§ Records provided
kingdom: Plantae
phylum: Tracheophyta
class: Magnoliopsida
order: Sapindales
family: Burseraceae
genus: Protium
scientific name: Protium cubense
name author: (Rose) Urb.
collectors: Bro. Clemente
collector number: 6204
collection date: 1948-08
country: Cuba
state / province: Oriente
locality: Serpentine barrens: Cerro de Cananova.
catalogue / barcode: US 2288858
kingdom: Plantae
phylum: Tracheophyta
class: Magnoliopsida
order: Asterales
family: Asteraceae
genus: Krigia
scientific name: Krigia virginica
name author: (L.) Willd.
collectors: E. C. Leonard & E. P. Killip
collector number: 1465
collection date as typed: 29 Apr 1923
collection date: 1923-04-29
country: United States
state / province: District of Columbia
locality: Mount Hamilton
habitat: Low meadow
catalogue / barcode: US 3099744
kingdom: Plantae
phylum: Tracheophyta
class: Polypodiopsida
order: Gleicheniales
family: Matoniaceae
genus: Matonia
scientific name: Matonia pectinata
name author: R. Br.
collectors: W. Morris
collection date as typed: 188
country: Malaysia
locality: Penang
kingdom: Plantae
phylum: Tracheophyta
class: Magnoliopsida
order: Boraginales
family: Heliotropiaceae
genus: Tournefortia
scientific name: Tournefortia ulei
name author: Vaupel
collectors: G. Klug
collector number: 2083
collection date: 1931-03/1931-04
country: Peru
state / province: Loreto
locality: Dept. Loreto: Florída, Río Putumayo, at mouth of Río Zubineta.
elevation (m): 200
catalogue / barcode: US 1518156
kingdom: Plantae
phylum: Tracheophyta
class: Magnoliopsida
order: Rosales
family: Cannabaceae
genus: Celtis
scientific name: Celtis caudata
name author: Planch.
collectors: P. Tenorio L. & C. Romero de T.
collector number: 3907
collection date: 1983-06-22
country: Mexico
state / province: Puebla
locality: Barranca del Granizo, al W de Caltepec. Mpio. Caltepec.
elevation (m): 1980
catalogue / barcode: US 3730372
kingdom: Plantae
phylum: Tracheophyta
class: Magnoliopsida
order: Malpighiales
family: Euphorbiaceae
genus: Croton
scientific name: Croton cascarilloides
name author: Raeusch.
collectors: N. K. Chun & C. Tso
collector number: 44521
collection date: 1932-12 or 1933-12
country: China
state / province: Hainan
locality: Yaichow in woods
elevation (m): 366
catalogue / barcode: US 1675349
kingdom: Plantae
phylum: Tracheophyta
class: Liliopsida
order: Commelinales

§ Work to complete
Convert every line of the entries above into a JSON list of strings, one string per line, leaving out any blank lines.

§ Written answer
[
  "kingdom: Plantae",
  "phylum: Tracheophyta",
  "class: Magnoliopsida",
  "order: Sapindales",
  "family: Burseraceae",
  "genus: Protium",
  "scientific name: Protium cubense",
  "name author: (Rose) Urb.",
  "collectors: Bro. Clemente",
  "collector number: 6204",
  "collection date: 1948-08",
  "country: Cuba",
  "state / province: Oriente",
  "locality: Serpentine barrens: Cerro de Cananova.",
  "catalogue / barcode: US 2288858",
  "kingdom: Plantae",
  "phylum: Tracheophyta",
  "class: Magnoliopsida",
  "order: Asterales",
  "family: Asteraceae",
  "genus: Krigia",
  "scientific name: Krigia virginica",
  "name author: (L.) Willd.",
  "collectors: E. C. Leonard & E. P. Killip",
  "collector number: 1465",
  "collection date as typed: 29 Apr 1923",
  "collection date: 1923-04-29",
  "country: United States",
  "state / province: District of Columbia",
  "locality: Mount Hamilton",
  "habitat: Low meadow",
  "catalogue / barcode: US 3099744",
  "kingdom: Plantae",
  "phylum: Tracheophyta",
  "class: Polypodiopsida",
  "order: Gleicheniales",
  "family: Matoniaceae",
  "genus: Matonia",
  "scientific name: Matonia pectinata",
  "name author: R. Br.",
  "collectors: W. Morris",
  "collection date as typed: 188",
  "country: Malaysia",
  "locality: Penang",
  "kingdom: Plantae",
  "phylum: Tracheophyta",
  "class: Magnoliopsida",
  "order: Boraginales",
  "family: Heliotropiaceae",
  "genus: Tournefortia",
  "scientific name: Tournefortia ulei",
  "name author: Vaupel",
  "collectors: G. Klug",
  "collector number: 2083",
  "collection date: 1931-03/1931-04",
  "country: Peru",
  "state / province: Loreto",
  "locality: Dept. Loreto: Florída, Río Putumayo, at mouth of Río Zubineta.",
  "elevation (m): 200",
  "catalogue / barcode: US 1518156",
  "kingdom: Plantae",
  "phylum: Tracheophyta",
  "class: Magnoliopsida",
  "order: Rosales",
  "family: Cannabaceae",
  "genus: Celtis",
  "scientific name: Celtis caudata",
  "name author: Planch.",
  "collectors: P. Tenorio L. & C. Romero de T.",
  "collector number: 3907",
  "collection date: 1983-06-22",
  "country: Mexico",
  "state / province: Puebla",
  "locality: Barranca del Granizo, al W de Caltepec. Mpio. Caltepec.",
  "elevation (m): 1980",
  "catalogue / barcode: US 3730372",
  "kingdom: Plantae",
  "phylum: Tracheophyta",
  "class: Magnoliopsida",
  "order: Malpighiales",
  "family: Euphorbiaceae",
  "genus: Croton",
  "scientific name: Croton cascarilloides",
  "name author: Raeusch.",
  "collectors: N. K. Chun & C. Tso",
  "collector number: 44521",
  "collection date: 1932-12 or 1933-12",
  "country: China",
  "state / province: Hainan",
  "locality: Yaichow in woods",
  "elevation (m): 366",
  "catalogue / barcode: US 1675349",
  "kingdom: Plantae",
  "phylum: Tracheophyta",
  "class: Liliopsida",
  "order: Commelinales"
]